Foreign Minister holding visa talks in Libya

File picture - Foreign Minister Tonio Borg and Italian Foreign Minister Franco Frattini (left) greet Libyan Foreign Minister Mousa Kousa.

File picture - Foreign Minister Tonio Borg and Italian Foreign Minister Franco Frattini (left) greet Libyan Foreign Minister Mousa Kousa.

Foreign Minister Tonio Borg is in Tripoli for talks with senior Libyan officials on the current controversy over the withholding of visas issued by Schengen area countries.

The controversy erupted in the middle of last month after Switzerland issued a Schengen blacklist of 188 senior Libyan officials, including Libyan leader Muammar Gaddafi.

Maltese workers have been among those barred entry to Libya. Workers who were already in Libya have had their stays extended as far as their visas allowed, because they could not be replaced by other workers. However, a worker currently in Libya told that he feared that his employer would bring in workers from non-Schengen countries if the dispute dragged on.

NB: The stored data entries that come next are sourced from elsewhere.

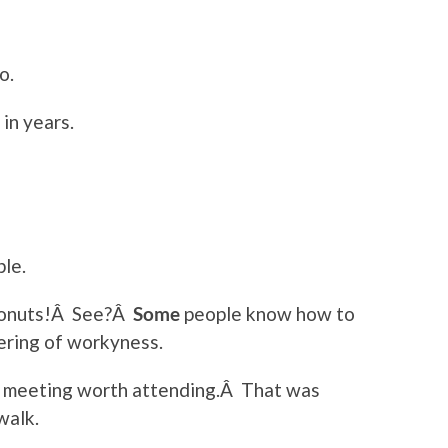
o.
in years.
ble.
donuts!Â See?Â
Some
people know how to
ering of workyness.
t meeting worth attending.Â That was
walk.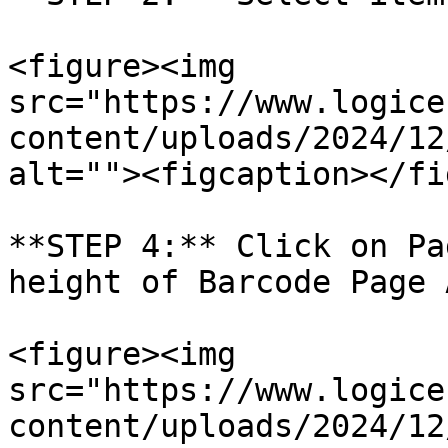
<figure><img 
src="https://www.logice
content/uploads/2024/12
alt=""><figcaption></fi
**STEP 4:** Click on Pa
height of Barcode Page 
<figure><img 
src="https://www.logice
content/uploads/2024/12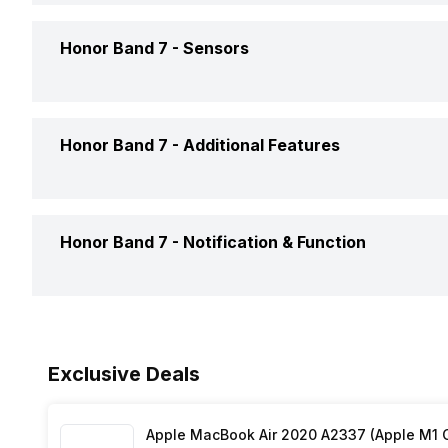
Display Size
3.73 cm
Honor Band 7 -
Sensors
Steps
Yes
Display Resolution
120 x 2
Sleep Quality
Yes
Accelerometer
Yes
Honor Band 7 -
Additional Features
Pixel Density
282 pp
Heart Rate
Yes
Display Technology
AMOLE
Alarm Clock
Yes
Honor Band 7 -
Notification & Function
Activity/Inactivity
Yes
Touch Screen
Yes, C
Reminders
Yes
Calendar Reminder
Yes
Stopwatch
Yes
Exclusive Deals
Text Message
Yes
Apple MacBook Air 2020 A2337 (Apple M1 C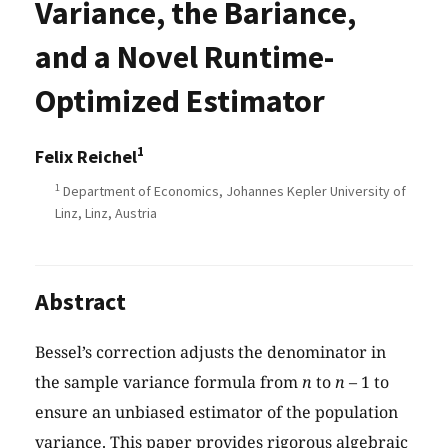
Variance, the Bariance,
and a Novel Runtime-
Optimized Estimator
1
Felix Reichel
1
Department of Economics, Johannes Kepler University of
Linz, Linz, Austria
Abstract
Bessel’s correction adjusts the denominator in
the sample variance formula from
n
to
n
– 1 to
ensure an unbiased estimator of the population
variance. This paper provides rigorous algebraic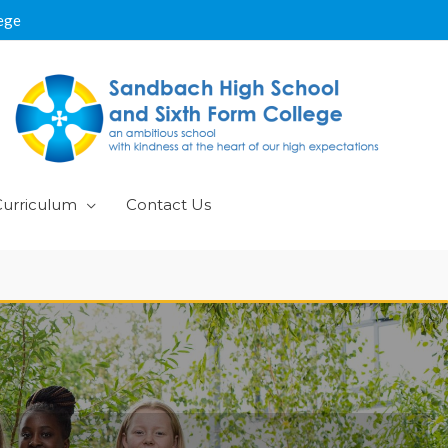
ege
Curriculum
Contact Us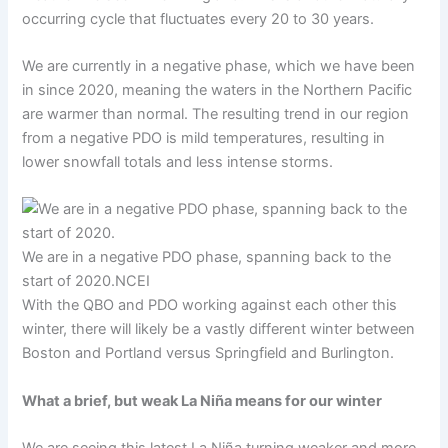
occurring cycle that fluctuates every 20 to 30 years.
We are currently in a negative phase, which we have been
in since 2020, meaning the waters in the Northern Pacific
are warmer than normal. The resulting trend in our region
from a negative PDO is mild temperatures, resulting in
lower snowfall totals and less intense storms.
We are in a negative PDO phase, spanning back to the
start of 2020.
NCEI
With the QBO and PDO working against each other this
winter, there will likely be a vastly different winter between
Boston and Portland versus Springfield and Burlington.
What a brief, but weak La Niña means for our winter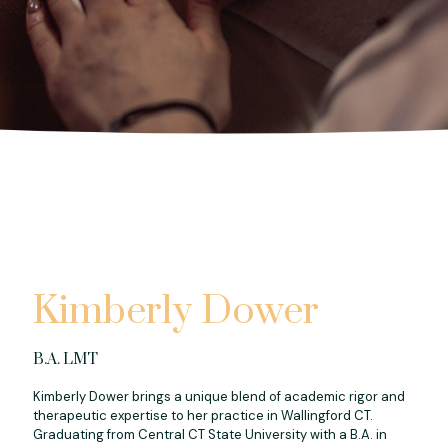
Kimberly Dower
B.A. LMT
Kimberly Dower brings a unique blend of academic rigor and
therapeutic expertise to her practice in Wallingford CT.
Graduating from Central CT State University with a B.A. in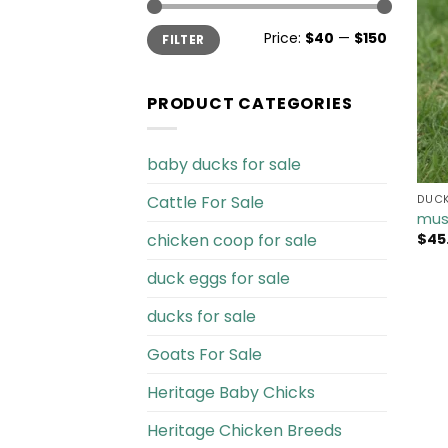
Min
Max
Price:
$40
—
$150
FILTER
price
price
PRODUCT CATEGORIES
baby ducks for sale
Cattle For Sale​
DUCK
mus
chicken coop for sale​
$
45
duck eggs for sale
ducks for sale
Goats For Sale​
Heritage Baby Chicks
Heritage Chicken Breeds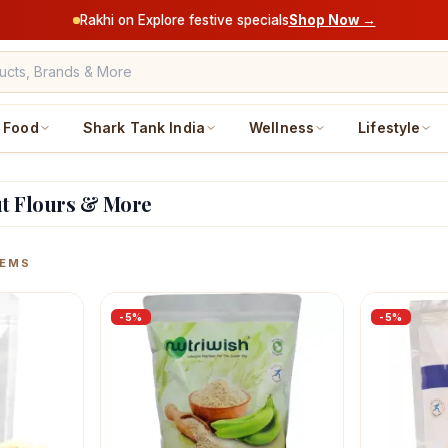
Rakhi on Explore festive specials
Shop Now →
Food
Shark Tank India
Wellness
Lifestyle
ut Flours & More
ucts
EMS
-
5
%
-
5
%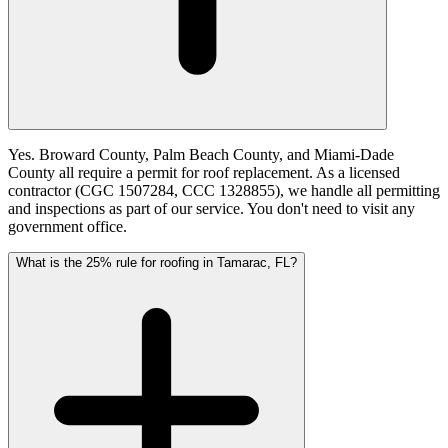
Yes. Broward County, Palm Beach County, and Miami-Dade
County all require a permit for roof replacement. As a licensed
contractor (CGC 1507284, CCC 1328855), we handle all permitting
and inspections as part of our service. You don't need to visit any
government office.
What is the 25% rule for roofing in Tamarac, FL?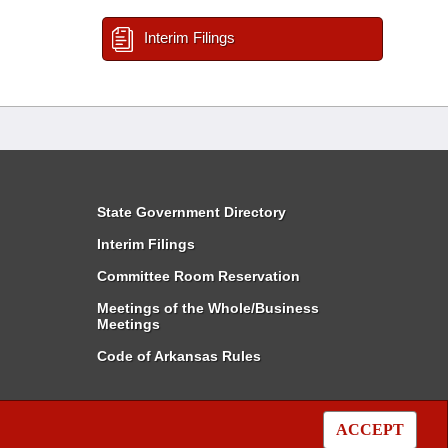
Interim Filings
State Government Directory
Interim Filings
Committee Room Reservation
Meetings of the Whole/Business
Meetings
Code of Arkansas Rules
ACCEPT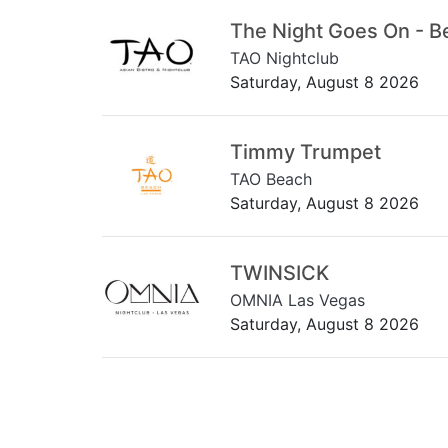
The Night Goes On - B
TAO Nightclub
Saturday, August 8 2026
Timmy Trumpet
TAO Beach
Saturday, August 8 2026
TWINSICK
OMNIA Las Vegas
Saturday, August 8 2026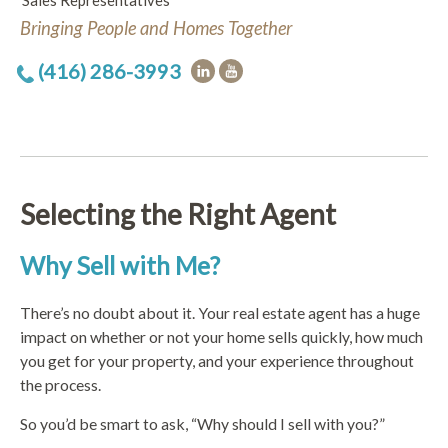
Sales Representatives
Bringing People and Homes Together
(416) 286-3993
Selecting the Right Agent
Why Sell with Me?
There’s no doubt about it. Your real estate agent has a huge
impact on whether or not your home sells quickly, how much
you get for your property, and your experience throughout
the process.
So you’d be smart to ask, “Why should I sell with you?”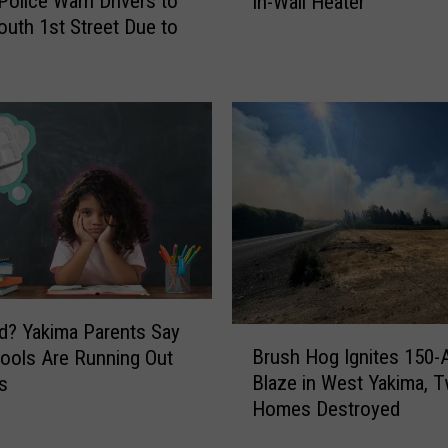
Police Warn Drivers to
In-Wall Heater
i
a
outh 1st Street Due to
d
g
e
i
F
c
a
U
t
n
e
i
o
o
f
n
T
G
r
a
o
p
l
F
l
i
? Yakima Parents Say
B
e
r
Brush Hog Ignites 150-
ools Are Running Out
r
y
e
Blaze in West Yakima, 
s
u
s
L
Homes Destroyed
s
a
i
h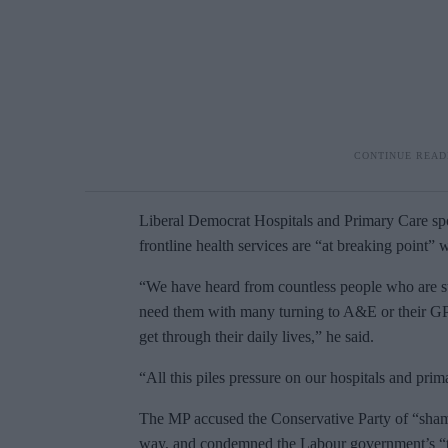
Liberal Democrat Hospitals and Primary Care s
frontline health services are “at breaking point” 
“We have heard from countless people who are st
need them with many turning to A&E or their GP
get through their daily lives,” he said.
“All this piles pressure on our hospitals and prima
The MP accused the Conservative Party of “shamef
way, and condemned the Labour government’s “to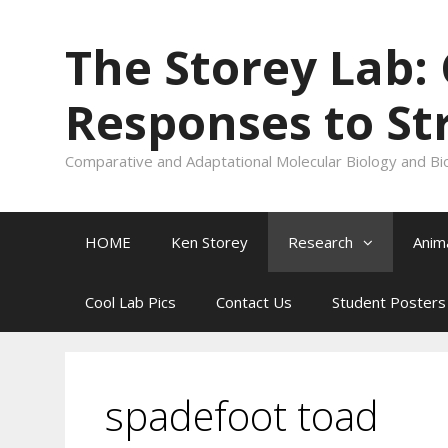
Skip
to
The Storey Lab:
content
Responses to St
Comparative and Adaptational Molecular Biology and Bi
HOME
Ken Storey
Research
Anim
Cool Lab Pics
Contact Us
Student Posters
spadefoot toad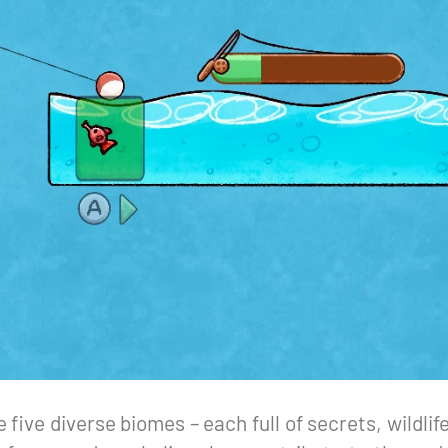
e five diverse biomes – each full of secrets, wildli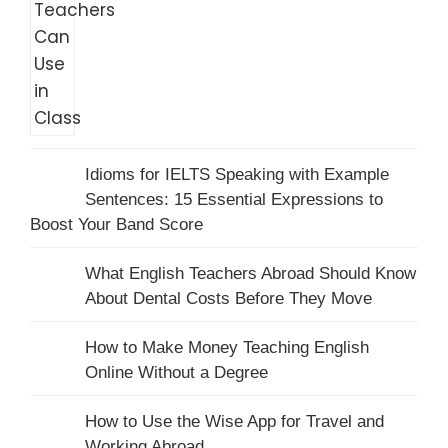
Idioms for IELTS Speaking with Example
Sentences: 15 Essential Expressions to
Boost Your Band Score
What English Teachers Abroad Should Know
About Dental Costs Before They Move
How to Make Money Teaching English
Online Without a Degree
How to Use the Wise App for Travel and
Working Abroad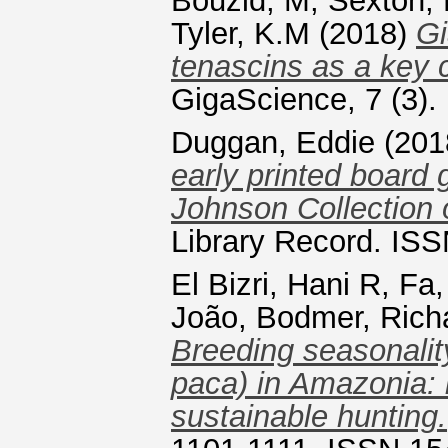
Bouzid, M
,
Sexton,
Tyler, K.M
(2018)
Gi
tenascins as a key
GigaScience, 7 (3).
Duggan, Eddie
(201
early printed board 
Johnson Collection 
Library Record. ISS
El Bizri, Hani R
,
Fa,
João
,
Bodmer, Rich
Breeding seasonalit
paca) in Amazonia: in
sustainable hunting.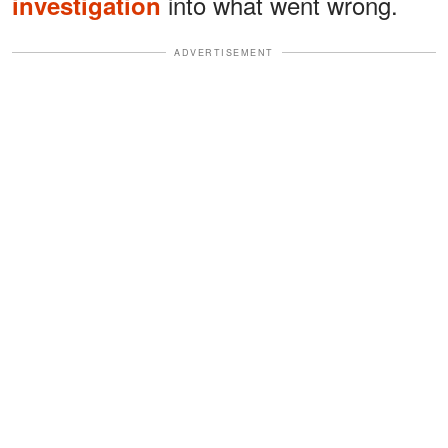
into what went wrong.
investigation
ADVERTISEMENT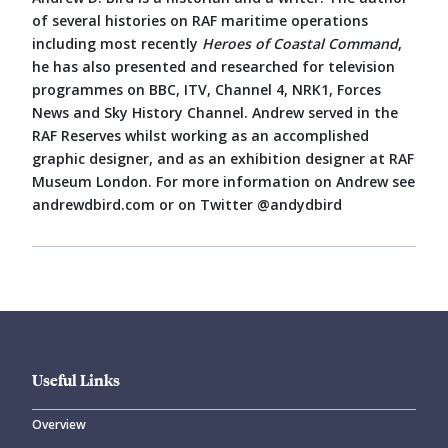
of several histories on RAF maritime operations
including most recently
Heroes of Coastal Command
,
he has also presented and researched for television
programmes on BBC, ITV, Channel 4, NRK1, Forces
News and Sky History Channel. Andrew served in the
RAF Reserves whilst working as an accomplished
graphic designer, and as an exhibition designer at RAF
Museum London. For more information on Andrew see
andrewdbird.com or on Twitter @andydbird
Useful Links
Overview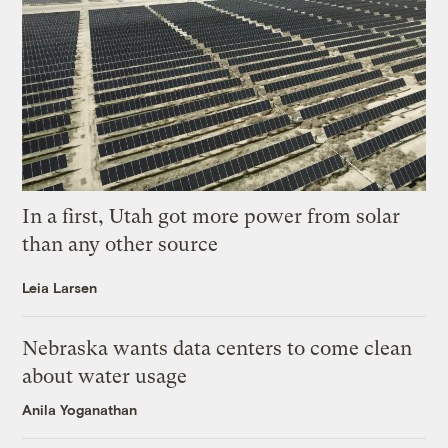
In a first, Utah got more power from solar
than any other source
Leia Larsen
Nebraska wants data centers to come clean
about water usage
Anila Yoganathan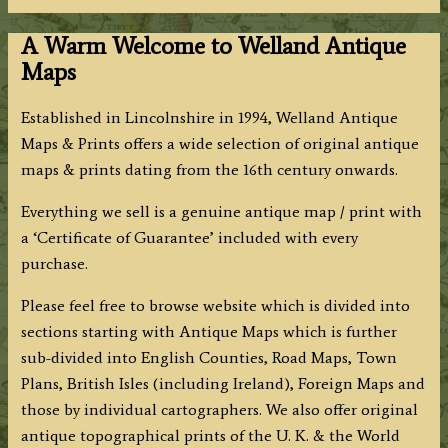
A Warm Welcome to Welland Antique
Maps
Established in Lincolnshire in 1994, Welland Antique
Maps & Prints offers a wide selection of original antique
maps & prints dating from the 16th century onwards.
Everything we sell is a genuine antique map / print with
a ‘Certificate of Guarantee’ included with every
purchase.
Please feel free to browse website which is divided into
sections starting with Antique Maps which is further
sub-divided into English Counties, Road Maps, Town
Plans, British Isles (including Ireland), Foreign Maps and
those by individual cartographers. We also offer original
antique topographical prints of the U. K. & the World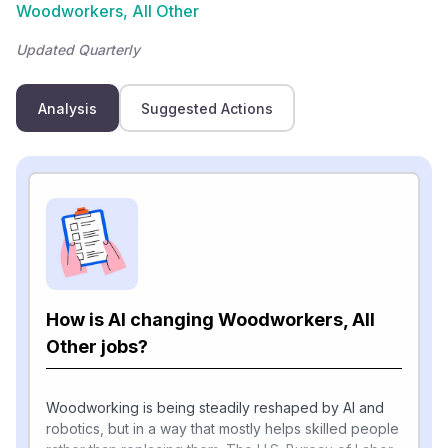
Woodworkers, All Other
Updated Quarterly
Analysis
Suggested Actions
How is AI changing Woodworkers, All
Other jobs?
Woodworking is being steadily reshaped by AI and
robotics, but in a way that mostly helps skilled people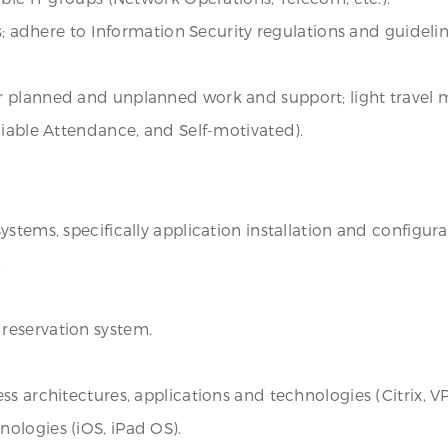
es; adhere to Information Security regulations and guideli
 planned and unplanned work and support; light travel 
liable Attendance, and Self-motivated).
stems, specifically application installation and configura
.
reservation system.
s architectures, applications and technologies (Citrix, V
ologies (iOS, iPad OS).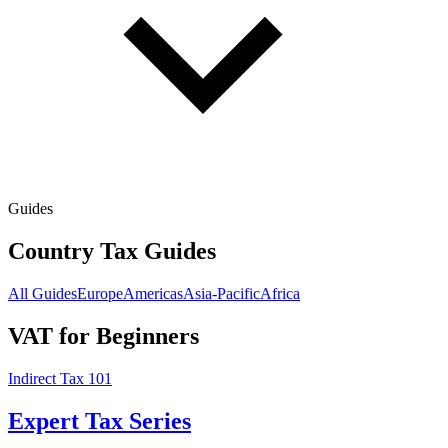
Guides
Country Tax Guides
All Guides
Europe
Americas
Asia-Pacific
Africa
VAT for Beginners
Indirect Tax 101
Expert Tax Series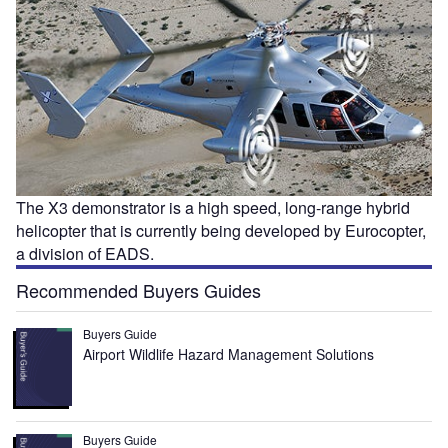
The X3 demonstrator is a high speed, long-range hybrid
helicopter that is currently being developed by Eurocopter,
a division of EADS.
Recommended Buyers Guides
Buyers Guide
Airport Wildlife Hazard Management Solutions
Buyers Guide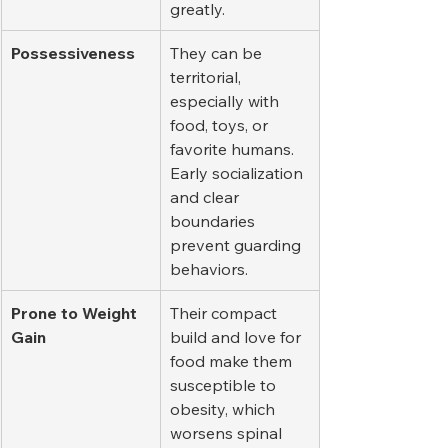
greatly.
Possessiveness
They can be 
territorial, 
especially with 
food, toys, or 
favorite humans. 
Early socialization 
and clear 
boundaries 
prevent guarding 
behaviors.
Prone to Weight 
Their compact 
Gain
build and love for 
food make them 
susceptible to 
obesity, which 
worsens spinal 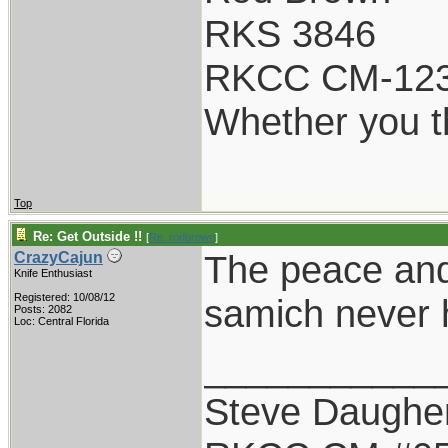
RKS 3846
RKCC CM-12
Whether you th
Top
Re: Get Outside !!
[
Re: rodbrown
]
The peace and
CrazyCajun
Knife Enthusiast
Registered: 10/08/12
samich never h
Posts: 2082
Loc: Central Florida
___________
Steve Daughe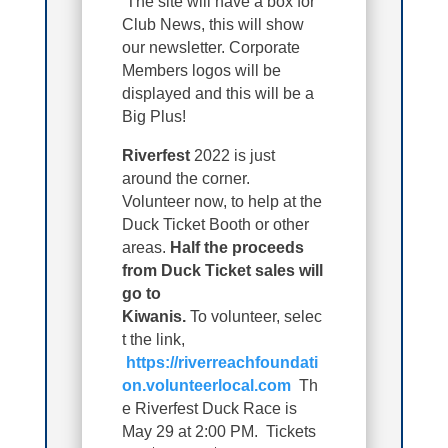
The site will have a box for
Club News, this will show
our newsletter. Corporate
Members logos will be
displayed and this will be a
Big Plus!
Riverfest
2022 is just
around the corner.
Volunteer now, to help at the
Duck Ticket Booth or other
areas.
Half the proceeds
from Duck Ticket sales will
go to
Kiwanis.
T
o
volunteer,
selec
t the link,
https://riverreachfoundati
on.volunteerlocal.com
Th
e Riverfest Duck Race is
May 29 at 2:00 PM. Tickets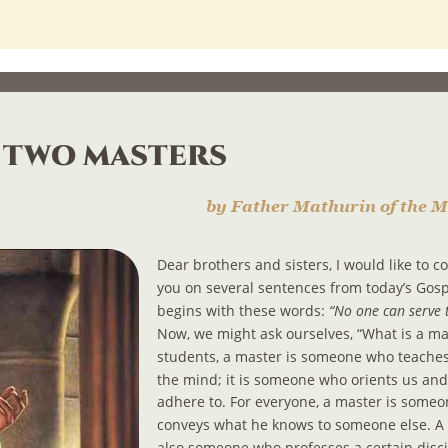
 two masters
by Father Mathurin of the M
Dear brothers and sisters, I would like to 
you on several sentences from today’s Gosp
begins with these words: 
“No one can serve 
Now, we might ask ourselves, “What is a mas
students, a master is someone who teaches
the mind; it is someone who orients us an
adhere to. For everyone, a master is some
conveys what he knows to someone else. A 
also someone who professes a certain discip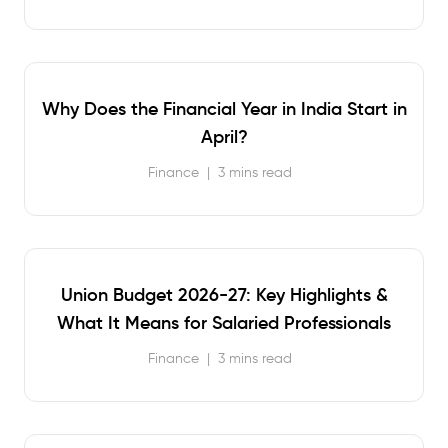
Why Does the Financial Year in India Start in
April?
Finance
|
3 mins read
Union Budget 2026-27: Key Highlights &
What It Means for Salaried Professionals
Finance
|
3 mins read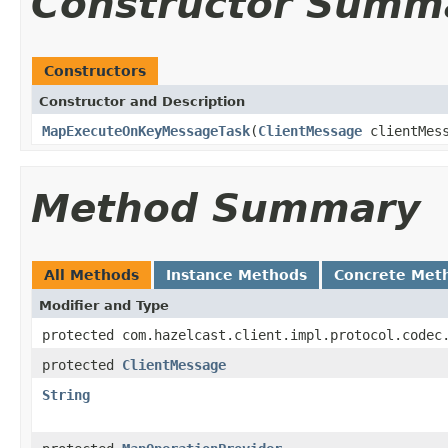
Constructor Summ
Constructors
Constructor and Description
MapExecuteOnKeyMessageTask
(
ClientMessage
clientMes
Method Summary
All Methods
Instance Methods
Concrete Met
Modifier and Type
protected com.hazelcast.client.impl.protocol.codec
protected
ClientMessage
String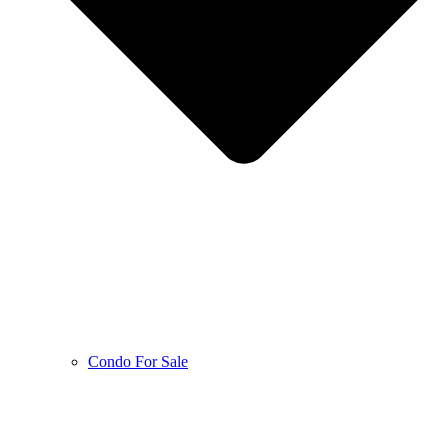
Condo For Sale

Malta and Italy have led European criticism of the Swiss blacklist decision and have jointly held meetings with Libyan Foreign Minister Mousa Kousa.

Both countries want to preserve the strong trade links they have with Libya. Apart from the large number of Maltese working in Libya, Malta between 2004 and 2008 exported €341m worth of products to Libya.

There is also considerable Libyan investment in Malta. Earlier this week, Libyan aircraft maintenance firm Medavia announced a €10.5m investment in a new hangar and other facilities at the aviation park in Safi.


Meanwhile, Libya has complained that even the Libyan president of the U.N. General Assembly is among the officials listed on the Schengen blacklist and cannot travel to most European countries. Foremer Libyan Foreign Minister Ali Abdussalam Treki was appointed president of the General Assembly since last September.

The Libyan Ambassador to the U.N., Abdurrahman Mohamed Shalgham said Libya was calling for an end to the visa ban for the people on the list and for both sides to resolve the dispute through arbitration mediated by a neutral country.

"We could have a solution, not to escalate everything," he told reporters in New York. "We want a solution."

Libyan relations with Switzerland broke down in mid-2008 with the arrest of a son of Libyan leader Muammar Gaddafi in a Geneva hotel on charges of mistreating two domestic servants.Those charges have since been dropped.